PROBLEM STATEMENT:
Convert the data below into a Markdown table with the columns Row and Data line. Begin with the line that contains "job408_scenario2_796, job411_scenario1_801, job412_scenario3_803", continue through the line that contains "Where is the", include only those lines, and leave out the blank ones.

---

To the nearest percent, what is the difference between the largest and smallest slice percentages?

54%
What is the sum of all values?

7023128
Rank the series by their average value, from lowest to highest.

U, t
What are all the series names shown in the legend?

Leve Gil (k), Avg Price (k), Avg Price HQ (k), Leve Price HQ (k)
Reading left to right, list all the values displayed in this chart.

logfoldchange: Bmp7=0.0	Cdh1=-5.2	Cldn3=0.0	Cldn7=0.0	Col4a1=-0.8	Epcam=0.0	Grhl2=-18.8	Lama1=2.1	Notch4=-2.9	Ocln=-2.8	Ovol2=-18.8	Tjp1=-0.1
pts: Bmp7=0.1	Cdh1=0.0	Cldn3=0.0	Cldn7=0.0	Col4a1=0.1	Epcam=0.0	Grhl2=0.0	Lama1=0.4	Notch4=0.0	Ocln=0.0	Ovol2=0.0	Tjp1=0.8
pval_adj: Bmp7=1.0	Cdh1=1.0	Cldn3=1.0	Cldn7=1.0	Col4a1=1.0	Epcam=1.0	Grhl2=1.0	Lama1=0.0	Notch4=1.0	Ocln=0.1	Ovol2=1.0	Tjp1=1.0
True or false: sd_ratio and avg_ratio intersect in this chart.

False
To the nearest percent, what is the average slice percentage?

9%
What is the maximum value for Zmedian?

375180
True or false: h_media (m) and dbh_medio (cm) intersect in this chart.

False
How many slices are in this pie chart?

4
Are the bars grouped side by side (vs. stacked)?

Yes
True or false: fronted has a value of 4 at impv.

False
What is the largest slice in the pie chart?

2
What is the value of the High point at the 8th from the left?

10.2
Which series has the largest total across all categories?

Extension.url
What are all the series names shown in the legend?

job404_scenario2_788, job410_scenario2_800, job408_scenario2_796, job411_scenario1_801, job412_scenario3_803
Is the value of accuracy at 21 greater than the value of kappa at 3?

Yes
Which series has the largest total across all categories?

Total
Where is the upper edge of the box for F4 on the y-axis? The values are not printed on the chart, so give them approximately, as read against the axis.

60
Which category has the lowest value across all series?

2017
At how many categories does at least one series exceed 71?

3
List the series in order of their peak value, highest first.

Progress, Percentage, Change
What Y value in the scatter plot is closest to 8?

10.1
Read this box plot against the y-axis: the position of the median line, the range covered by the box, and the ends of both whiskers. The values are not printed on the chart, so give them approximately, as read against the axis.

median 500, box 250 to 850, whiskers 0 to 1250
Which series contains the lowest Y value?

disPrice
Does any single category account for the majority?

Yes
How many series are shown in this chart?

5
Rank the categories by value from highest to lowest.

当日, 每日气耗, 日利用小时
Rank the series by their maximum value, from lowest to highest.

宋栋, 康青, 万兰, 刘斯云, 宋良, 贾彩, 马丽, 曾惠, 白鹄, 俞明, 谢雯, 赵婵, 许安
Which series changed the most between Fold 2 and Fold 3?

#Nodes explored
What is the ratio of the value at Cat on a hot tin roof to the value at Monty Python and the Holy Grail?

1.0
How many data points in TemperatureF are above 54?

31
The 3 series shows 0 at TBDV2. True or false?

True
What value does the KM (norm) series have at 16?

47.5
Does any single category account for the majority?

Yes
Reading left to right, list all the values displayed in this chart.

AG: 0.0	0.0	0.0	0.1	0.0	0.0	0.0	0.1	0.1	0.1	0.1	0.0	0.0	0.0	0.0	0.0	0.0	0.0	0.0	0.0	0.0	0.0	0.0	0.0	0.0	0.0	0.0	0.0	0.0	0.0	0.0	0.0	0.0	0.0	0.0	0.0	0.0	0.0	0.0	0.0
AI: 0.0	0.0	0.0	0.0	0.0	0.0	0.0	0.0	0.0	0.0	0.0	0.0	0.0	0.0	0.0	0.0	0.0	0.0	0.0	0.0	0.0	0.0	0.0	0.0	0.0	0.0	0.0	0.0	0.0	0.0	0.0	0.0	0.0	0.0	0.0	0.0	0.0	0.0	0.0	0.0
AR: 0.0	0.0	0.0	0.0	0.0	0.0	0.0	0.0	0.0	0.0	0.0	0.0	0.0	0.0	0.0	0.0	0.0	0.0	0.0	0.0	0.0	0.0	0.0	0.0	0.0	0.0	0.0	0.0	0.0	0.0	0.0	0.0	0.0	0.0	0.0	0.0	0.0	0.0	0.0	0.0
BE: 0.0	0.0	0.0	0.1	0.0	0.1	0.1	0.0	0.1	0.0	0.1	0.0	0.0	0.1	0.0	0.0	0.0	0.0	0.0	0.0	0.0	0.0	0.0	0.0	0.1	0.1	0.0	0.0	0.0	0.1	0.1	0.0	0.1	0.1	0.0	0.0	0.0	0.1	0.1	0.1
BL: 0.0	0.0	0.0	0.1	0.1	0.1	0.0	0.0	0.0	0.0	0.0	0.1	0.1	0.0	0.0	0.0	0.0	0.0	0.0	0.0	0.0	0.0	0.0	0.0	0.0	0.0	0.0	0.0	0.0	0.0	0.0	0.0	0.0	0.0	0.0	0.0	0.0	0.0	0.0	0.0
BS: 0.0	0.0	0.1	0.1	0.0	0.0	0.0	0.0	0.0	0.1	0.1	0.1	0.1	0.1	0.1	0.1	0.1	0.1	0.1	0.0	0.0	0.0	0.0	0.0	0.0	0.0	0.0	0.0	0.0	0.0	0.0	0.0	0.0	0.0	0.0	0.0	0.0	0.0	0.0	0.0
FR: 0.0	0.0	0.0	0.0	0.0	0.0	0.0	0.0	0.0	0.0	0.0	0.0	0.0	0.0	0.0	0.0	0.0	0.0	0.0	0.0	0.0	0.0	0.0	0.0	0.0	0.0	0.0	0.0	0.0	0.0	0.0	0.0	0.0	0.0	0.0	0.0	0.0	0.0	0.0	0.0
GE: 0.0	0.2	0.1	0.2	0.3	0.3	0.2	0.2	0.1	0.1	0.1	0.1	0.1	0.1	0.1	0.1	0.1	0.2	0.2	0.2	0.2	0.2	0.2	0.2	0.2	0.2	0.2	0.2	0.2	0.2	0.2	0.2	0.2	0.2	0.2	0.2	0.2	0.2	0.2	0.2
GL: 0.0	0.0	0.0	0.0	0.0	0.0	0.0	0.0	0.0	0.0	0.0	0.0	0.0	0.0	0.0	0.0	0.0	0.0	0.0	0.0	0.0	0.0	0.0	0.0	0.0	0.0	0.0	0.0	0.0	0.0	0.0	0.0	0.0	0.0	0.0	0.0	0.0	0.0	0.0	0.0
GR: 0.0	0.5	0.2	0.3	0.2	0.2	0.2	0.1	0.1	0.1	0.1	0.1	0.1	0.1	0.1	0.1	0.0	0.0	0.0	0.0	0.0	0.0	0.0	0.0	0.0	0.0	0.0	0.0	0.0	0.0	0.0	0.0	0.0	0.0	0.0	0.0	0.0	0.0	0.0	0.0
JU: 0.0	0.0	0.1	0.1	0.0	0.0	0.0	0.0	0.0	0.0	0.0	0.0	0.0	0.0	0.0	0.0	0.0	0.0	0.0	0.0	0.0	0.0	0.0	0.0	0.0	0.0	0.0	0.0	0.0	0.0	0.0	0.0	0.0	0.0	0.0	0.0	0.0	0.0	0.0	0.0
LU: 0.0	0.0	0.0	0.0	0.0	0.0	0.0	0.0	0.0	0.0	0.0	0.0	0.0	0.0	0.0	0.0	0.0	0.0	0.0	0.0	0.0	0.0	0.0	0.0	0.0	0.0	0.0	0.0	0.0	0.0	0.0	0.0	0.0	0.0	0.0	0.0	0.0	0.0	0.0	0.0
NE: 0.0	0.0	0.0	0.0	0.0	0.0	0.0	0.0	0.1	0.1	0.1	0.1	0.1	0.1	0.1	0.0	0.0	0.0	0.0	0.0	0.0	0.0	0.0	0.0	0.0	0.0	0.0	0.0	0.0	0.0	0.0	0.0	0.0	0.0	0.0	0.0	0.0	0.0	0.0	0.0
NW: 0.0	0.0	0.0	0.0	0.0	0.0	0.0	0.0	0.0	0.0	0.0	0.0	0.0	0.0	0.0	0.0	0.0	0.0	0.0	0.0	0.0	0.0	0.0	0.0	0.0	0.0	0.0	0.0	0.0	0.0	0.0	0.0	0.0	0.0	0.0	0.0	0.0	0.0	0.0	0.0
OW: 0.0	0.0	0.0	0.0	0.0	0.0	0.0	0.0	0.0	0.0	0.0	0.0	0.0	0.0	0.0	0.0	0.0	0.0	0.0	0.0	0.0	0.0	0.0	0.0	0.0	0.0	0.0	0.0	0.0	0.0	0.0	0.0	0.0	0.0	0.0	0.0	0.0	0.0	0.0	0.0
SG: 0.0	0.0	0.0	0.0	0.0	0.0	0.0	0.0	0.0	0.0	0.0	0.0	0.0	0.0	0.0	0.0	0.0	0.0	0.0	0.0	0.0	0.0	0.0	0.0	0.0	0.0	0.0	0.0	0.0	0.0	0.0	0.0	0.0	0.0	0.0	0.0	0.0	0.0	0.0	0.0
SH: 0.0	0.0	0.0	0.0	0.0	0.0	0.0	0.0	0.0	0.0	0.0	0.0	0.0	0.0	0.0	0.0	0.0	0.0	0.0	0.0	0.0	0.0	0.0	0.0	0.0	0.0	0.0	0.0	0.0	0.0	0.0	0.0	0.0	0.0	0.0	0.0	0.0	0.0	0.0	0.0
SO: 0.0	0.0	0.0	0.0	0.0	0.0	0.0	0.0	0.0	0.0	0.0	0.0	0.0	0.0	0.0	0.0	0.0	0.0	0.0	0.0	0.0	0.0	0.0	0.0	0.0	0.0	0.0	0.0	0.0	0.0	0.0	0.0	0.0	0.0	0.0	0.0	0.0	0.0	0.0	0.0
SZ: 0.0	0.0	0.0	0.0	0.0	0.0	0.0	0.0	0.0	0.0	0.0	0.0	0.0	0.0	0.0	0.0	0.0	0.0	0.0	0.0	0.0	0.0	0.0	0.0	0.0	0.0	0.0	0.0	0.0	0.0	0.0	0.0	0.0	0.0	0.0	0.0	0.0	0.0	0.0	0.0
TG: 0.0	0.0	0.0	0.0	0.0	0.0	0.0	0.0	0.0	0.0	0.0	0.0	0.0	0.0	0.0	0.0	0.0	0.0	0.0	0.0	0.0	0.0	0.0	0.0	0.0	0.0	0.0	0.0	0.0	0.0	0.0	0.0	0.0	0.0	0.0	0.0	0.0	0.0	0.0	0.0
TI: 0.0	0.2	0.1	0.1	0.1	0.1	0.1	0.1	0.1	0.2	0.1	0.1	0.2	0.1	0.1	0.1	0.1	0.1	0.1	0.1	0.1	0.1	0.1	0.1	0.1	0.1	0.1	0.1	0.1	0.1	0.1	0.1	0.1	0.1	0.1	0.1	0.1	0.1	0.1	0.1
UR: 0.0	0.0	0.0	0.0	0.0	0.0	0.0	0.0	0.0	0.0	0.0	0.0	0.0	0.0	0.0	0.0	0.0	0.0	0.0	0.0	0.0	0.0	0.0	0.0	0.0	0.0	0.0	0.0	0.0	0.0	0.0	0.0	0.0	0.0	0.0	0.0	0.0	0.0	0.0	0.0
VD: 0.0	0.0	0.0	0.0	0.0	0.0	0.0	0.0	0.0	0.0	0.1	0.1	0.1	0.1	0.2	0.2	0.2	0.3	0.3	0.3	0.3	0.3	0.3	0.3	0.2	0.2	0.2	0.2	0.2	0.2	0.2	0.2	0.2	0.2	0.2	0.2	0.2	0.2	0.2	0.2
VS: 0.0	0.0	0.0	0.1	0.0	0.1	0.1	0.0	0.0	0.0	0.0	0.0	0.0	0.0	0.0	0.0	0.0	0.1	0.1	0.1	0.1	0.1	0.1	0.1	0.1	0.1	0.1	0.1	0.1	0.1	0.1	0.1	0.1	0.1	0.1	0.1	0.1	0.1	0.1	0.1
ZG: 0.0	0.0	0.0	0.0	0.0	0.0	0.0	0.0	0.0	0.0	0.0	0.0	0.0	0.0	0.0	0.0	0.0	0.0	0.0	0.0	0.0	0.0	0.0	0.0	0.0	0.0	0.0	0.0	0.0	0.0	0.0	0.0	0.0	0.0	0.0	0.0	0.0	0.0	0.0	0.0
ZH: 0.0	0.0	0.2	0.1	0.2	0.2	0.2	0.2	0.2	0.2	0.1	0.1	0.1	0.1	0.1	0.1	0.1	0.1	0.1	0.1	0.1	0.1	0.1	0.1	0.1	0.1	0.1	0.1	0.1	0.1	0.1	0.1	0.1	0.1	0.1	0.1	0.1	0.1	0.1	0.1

---

REPLY:
| Row | Data line |
|---|---|
| 1 | job404_scenario2_788, job410_scenario2_800, job408_scenario2_796, job411_scenario1_801, job412_scenario3_803 |
| 2 | Is the value of accuracy at 21 greater than the value of kappa at 3? |
| 3 | Yes |
| 4 | Which series has the largest total across all categories? |
| 5 | Total |
| 6 | Where is the upper edge of the box for F4 on the y-axis? The values are not printed on the chart, so give them approximately, as read against the axis. |